Jon Jones off UFC 200 card over potential doping violation

ByBrett Okamoto ESPN logo
Thursday, July 7, 2016

LAS VEGAS -- Interim UFC light heavyweight champion Jon Jones has been pulled from his title unification bout against Daniel Cormier at UFC 200 on Saturday, after the U.S. Anti-Doping Agency informed Jones of a potential doping violation Wednesday.

UFC president Dana White announced the move Wednesday during an impromptu news conference at the MGM Grand.

Jones tested positive for a banned substance in an out-of-competition sample taken June 16 by USADA, said Jeff Novitzky, UFC's vice president of athlete health and performance. USADA administers UFC's anti-drug policy.

"It is important to note that under the UFC anti-doping policy, there's a full, fair legal-review process that is afforded to all athletes before any sanctions are imposed," Novitzky said.

Novitzky added that there wasn't time for a "full review before the scheduled bout."

White said he has not spoken to Jones yet and that he wasn't aware whether the substance in question was a performance-enhancing drug.

A heavyweight fight between Brock Lesnar and Mark Hunt will now headline UFC 200, which takes place Saturday at T-Mobile Arena.

Jones has the right to appeal any positive test. He has never tested positive for performance-enhancing drugs but did test positive for traces of cocaine before a fight against Cormier in January 2015.

Jones also served a suspension from April to October after his involvement in a hit-and-run accident.

He is scheduled to address the media Thursday at 11:30 a.m. ET at the MGM Grand.

Under UFC's anti-doping program, which went into effect last July, a positive test for a performance-enhancing drug carries a standard two-year suspension.

In an interview with ESPN last week, Jones had expressed hope he could turn his legacy into a positive one.

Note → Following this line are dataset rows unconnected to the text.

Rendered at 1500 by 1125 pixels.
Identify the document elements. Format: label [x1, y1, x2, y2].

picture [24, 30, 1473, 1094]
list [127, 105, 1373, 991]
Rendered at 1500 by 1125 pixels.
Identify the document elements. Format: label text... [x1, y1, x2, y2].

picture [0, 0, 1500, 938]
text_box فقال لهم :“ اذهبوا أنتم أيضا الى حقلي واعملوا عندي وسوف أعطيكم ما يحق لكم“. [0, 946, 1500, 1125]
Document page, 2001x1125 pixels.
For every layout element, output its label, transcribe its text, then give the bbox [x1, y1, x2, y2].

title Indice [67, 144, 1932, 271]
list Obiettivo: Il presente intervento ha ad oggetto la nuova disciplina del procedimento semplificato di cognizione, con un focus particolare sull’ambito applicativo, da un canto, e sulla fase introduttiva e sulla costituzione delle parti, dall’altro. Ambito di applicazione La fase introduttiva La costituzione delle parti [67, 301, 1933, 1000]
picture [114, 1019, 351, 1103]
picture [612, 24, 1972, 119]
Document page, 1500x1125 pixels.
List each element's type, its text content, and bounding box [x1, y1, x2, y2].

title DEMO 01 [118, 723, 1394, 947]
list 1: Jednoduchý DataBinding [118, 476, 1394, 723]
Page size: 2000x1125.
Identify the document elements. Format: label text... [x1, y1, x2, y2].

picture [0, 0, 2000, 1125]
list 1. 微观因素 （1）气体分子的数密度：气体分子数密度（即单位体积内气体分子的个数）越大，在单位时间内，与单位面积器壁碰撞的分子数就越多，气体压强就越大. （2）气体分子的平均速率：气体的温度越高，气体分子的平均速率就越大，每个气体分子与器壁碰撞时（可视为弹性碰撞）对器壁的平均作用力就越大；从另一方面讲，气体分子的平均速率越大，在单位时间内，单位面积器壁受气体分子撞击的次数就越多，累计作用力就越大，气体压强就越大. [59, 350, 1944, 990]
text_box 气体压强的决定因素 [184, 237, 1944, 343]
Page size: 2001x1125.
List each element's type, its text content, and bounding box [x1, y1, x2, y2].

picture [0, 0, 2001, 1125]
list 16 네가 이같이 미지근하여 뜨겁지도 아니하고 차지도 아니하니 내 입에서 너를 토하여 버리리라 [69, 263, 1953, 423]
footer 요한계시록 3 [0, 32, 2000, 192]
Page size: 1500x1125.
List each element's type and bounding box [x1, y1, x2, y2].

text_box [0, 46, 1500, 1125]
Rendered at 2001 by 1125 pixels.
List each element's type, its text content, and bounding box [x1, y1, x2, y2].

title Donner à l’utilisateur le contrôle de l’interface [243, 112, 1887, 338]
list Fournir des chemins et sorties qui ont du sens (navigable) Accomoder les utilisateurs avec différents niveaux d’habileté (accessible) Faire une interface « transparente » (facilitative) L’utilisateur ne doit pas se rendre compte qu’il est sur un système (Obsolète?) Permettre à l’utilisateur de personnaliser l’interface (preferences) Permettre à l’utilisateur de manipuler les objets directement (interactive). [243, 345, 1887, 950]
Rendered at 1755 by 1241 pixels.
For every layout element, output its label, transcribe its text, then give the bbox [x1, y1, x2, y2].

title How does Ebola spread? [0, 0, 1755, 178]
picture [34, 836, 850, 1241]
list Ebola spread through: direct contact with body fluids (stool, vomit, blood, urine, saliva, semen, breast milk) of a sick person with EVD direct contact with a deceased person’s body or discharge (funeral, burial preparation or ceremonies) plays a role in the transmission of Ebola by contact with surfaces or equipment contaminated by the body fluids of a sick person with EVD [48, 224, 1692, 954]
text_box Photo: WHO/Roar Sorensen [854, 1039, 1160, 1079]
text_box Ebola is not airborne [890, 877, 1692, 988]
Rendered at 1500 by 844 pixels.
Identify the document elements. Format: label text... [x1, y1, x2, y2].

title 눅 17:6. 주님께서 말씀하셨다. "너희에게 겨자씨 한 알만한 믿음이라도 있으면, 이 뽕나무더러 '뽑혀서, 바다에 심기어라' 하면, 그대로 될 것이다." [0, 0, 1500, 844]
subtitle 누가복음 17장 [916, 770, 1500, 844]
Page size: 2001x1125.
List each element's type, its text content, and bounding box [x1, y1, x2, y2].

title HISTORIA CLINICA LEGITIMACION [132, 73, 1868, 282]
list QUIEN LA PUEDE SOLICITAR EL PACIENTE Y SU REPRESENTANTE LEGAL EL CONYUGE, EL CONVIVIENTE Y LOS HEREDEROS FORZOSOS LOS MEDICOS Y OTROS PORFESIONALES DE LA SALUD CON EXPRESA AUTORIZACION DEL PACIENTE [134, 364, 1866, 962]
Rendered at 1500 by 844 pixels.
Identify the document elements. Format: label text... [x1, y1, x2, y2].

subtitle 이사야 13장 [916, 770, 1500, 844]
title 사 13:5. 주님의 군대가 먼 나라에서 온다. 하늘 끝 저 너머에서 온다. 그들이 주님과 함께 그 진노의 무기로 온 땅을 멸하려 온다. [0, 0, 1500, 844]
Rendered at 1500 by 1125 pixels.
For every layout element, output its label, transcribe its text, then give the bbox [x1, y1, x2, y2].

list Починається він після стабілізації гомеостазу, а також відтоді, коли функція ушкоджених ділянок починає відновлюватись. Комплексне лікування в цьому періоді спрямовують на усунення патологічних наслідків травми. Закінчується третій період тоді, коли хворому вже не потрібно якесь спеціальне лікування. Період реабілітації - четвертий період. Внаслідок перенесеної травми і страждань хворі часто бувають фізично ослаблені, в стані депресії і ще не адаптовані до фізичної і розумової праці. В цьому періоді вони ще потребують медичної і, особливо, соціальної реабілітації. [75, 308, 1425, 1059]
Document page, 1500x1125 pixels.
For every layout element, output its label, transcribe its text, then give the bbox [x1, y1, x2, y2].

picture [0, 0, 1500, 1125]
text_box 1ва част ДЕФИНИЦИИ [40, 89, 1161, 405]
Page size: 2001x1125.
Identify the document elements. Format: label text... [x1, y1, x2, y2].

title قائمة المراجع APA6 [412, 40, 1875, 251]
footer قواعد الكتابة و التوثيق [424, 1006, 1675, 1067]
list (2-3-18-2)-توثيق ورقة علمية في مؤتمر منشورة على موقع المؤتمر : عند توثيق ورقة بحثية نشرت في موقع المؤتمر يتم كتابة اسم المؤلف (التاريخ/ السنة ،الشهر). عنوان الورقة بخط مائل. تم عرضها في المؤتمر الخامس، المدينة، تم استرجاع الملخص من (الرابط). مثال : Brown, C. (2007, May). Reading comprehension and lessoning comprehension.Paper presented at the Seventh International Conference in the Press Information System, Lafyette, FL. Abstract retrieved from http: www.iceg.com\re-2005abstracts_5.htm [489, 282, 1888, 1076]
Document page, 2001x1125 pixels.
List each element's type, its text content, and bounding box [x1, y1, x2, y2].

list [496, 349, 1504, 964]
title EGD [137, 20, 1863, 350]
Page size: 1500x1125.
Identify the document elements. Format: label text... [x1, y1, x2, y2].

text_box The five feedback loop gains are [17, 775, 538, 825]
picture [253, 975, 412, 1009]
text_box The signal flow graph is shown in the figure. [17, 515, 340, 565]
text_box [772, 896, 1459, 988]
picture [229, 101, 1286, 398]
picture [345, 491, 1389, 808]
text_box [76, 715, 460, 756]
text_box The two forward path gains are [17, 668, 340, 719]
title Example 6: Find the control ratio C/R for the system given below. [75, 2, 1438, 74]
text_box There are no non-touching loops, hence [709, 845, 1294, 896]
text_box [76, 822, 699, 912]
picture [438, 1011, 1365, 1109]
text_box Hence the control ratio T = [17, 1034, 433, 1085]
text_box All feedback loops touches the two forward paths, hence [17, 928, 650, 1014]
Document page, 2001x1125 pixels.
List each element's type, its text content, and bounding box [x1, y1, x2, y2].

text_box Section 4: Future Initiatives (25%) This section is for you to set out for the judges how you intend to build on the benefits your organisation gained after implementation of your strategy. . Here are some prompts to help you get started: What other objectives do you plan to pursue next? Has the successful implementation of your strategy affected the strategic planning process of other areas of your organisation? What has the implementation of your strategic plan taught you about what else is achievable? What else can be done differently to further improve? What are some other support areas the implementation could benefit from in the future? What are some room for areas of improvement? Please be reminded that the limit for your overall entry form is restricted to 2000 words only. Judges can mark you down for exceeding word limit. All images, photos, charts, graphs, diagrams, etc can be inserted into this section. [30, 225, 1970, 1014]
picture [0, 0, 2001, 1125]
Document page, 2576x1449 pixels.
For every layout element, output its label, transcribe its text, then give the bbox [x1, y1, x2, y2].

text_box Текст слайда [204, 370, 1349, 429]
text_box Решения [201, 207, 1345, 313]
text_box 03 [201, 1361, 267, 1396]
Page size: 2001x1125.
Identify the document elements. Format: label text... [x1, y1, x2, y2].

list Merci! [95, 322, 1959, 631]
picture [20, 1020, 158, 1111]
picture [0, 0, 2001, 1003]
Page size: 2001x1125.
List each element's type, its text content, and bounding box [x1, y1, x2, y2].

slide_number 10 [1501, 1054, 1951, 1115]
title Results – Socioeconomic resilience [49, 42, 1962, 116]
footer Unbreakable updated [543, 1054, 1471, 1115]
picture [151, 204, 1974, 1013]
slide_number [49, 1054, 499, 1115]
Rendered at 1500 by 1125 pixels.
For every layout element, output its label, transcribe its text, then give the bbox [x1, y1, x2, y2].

"I want to show the world that you can be down but never out," Jones said. "I want to be a story where someone risked losing so much but ultimately turned everything around. A lot of times you hear these stories about athletes who ruined their career and they go away and no one knows what happened to them or they're bankrupt or they end up in jail. They just ruined a great career. I want to be one of the few stories you hear where I was ruining things but ultimately turned things around and became a hero. That's my vision for the way my story is going to play out."

White said he would like to find Cormier, the defending light heavyweight champion, a new opponent, but that would be difficult because of the timing.

"When you have the biggest, baddest fight card ever assembled, you know, it doesn't sting as bad when you lose a fight," White said. "But it stings real bad for Daniel Cormier. This is devastating to him, his family, and I'd like for him to fight another guy."

Cormier appeared next to White during the news conference.

"I've trained hard and long," Cormier said. "If anybody would fight, I would fight. Why not? I understand the difficult task it would be to find me a fight on two days. I'm willing to fight up, put on some weight, 225, 220 [pounds]. I'll fight. It doesn't matter. I just can't fight a really big guy, because I've been shrinking my body."

Cormier said he would put in the effort and would accept a new fight if UFC could find one that "made sense."

"I've worked really hard to prepare for this," Cormier said. "You take care of what you need to take care of. That's what I did. More than anything, it's really disappointing."

Cormier said having USADA as UFC's partner in the administration of drug testing "changes a lot of things" and that UFC made a conscious decision to bring in USADA.

"They didn't have to do this," Cormier said. "They decided to clean up the sport. You're going to have casualties."

Cormier said he got a bad feeling in the pit of his stomach when White texted him Wednesday, asking him whether he could make it to the news conference.

"This guy always gives me good news," Cormier said of White. "You know, this guy calls you with a seven-figure check -- 'dude, you're rich now' -- you know, he calls you with good news. And the mood didn't feel very good. It was scary. So I came here, and I was actually early. It's probably the first time I've ever been early. I needed to know. But he's usually the good-news guy. And today he had to give me some pretty bad news."

Information from ESPN senior writer Arash Markazi and The Associated Press was used in this report.